For this study, Ross and his colleagues gathered information on more than 127,000 pediatric ICU patients from an international database, with cases running from January 2009 to March 2013.
They found that children carrying excess weight were 18 percent to 57 percent more likely to die while receiving critical care.
Underweight children also appeared to have an increased risk of death. But, that finding lost its statistical significance after researchers adjusted for factors such as the severity of their illness or other additional health problems they had.
The findings were published online Feb. 16 in the journal Pediatrics.
Heavy children might have an increased risk of death because a pediatric ICU isn’t set up to care for children their size, Ross said.
“On the extremes of weight, very overweight, it’s harder to care for those children,” he said. “The equipment is designed for size X and they [overweight children] are 3X.”
“The next step really would be to see if there’s something systematically we can do better,” Ross continued. “Is there a way we give them fluids or breathe for them that is compounding this?”
Doctors also might be providing too much medicine or too little medicine to children in the ICU based on their weight, Ross and Staiano said.

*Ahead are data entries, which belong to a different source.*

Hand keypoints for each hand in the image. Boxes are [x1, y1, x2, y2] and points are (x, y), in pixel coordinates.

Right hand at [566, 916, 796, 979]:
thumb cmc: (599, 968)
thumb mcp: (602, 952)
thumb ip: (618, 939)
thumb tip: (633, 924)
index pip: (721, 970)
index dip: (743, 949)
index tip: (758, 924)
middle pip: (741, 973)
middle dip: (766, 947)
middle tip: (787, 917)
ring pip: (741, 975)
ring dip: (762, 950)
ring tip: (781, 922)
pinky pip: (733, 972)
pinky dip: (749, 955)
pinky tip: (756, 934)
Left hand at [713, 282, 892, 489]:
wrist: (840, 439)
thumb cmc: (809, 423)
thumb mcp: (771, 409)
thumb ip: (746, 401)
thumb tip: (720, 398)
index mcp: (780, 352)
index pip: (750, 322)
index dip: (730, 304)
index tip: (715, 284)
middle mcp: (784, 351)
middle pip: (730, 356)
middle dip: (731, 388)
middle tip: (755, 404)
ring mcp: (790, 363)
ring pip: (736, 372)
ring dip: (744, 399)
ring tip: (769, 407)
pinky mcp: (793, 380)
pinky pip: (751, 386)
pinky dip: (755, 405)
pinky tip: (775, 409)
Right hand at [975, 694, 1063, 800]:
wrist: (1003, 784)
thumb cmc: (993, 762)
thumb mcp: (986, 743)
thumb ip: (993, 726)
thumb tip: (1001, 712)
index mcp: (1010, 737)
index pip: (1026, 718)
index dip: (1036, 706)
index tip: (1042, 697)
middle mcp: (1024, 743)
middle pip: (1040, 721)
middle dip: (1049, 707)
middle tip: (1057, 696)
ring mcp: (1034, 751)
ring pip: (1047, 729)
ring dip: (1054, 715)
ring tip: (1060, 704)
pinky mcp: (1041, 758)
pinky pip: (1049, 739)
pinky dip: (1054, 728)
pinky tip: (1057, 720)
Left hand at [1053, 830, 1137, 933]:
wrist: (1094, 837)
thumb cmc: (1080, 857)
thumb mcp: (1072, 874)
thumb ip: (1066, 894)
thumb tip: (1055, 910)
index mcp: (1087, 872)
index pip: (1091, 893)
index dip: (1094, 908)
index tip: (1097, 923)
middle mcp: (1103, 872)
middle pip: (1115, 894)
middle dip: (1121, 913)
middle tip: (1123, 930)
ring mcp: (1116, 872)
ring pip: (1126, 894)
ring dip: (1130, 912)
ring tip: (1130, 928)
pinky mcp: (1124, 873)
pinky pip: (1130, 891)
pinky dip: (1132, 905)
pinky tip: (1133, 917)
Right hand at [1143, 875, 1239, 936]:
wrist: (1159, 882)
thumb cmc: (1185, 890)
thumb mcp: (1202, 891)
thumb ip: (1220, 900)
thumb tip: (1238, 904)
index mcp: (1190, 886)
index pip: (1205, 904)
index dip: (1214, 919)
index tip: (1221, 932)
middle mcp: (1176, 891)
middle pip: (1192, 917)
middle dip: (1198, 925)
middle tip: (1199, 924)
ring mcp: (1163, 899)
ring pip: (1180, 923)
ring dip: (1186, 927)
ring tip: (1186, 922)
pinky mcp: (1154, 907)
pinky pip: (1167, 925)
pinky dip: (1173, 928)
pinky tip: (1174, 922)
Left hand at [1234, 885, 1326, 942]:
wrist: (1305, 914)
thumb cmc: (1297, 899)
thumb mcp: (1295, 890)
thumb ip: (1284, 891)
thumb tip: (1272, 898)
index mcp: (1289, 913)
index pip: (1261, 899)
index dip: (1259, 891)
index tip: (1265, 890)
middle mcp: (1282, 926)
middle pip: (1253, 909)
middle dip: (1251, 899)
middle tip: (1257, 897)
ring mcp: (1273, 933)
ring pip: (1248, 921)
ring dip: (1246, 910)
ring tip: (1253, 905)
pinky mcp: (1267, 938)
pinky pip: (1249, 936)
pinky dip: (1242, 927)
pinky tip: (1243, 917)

Adult intensive care units base medication dosing on a person’s “ideal weight” rather than their actual weight. This practice stems from the understanding that the size of people’s organs more closely correlates to their height than their weight, Ross said. Therefore, the person’s “ideal” BMI (body mass index, a ratio of weight to height) based on their height is a better tool for safe dosing.
But since children are still growing, pediatric ICUs continue to use their total weight, “and we’re not sure whether that’s right or wrong,” Ross said.

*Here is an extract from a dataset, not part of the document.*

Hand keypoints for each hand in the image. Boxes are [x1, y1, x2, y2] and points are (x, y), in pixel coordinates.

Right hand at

Staiano said: “Physicians may not be appropriately adjusting the medication to the weight of the child. Some of these children are physically older than what their chronological age is. When you’re a considering a child who’s 5, their body, due to their obesity status, might be presenting as an 8- or 9-year-old. Because of that, the medication might need to be adjusted.”
Ross said another study is looking into whether a child’s weight affects the size of their lungs. These future results could help doctors better prescribe appropriate doses of medication.
Finally, heavy kids might be more likely to die in the ICU because their excess weight exposes them to health problems, Ross and Staiano said.
“Whatever brought you into the ICU, you are compounding it with potentially other organs that have damage or have issues,” Ross said of this theory.
Evidence is mounting that even young children can develop chronic illness from obesity, Staiano said.
“We’ve accepted that teenagers now are presenting with advanced heart disease and diabetes,” Staiano said. “We’re starting to see cases as young as 8 or 9 years old with diabetes or heart disease. It could be children even younger than that are developing these risk factors.”
Doctors need to use these findings to figure out ways to better care for these kids, she said.
“From here, we need to start performing the trials to actually start improving these children’s survivorship and quality of life,” Staiano said.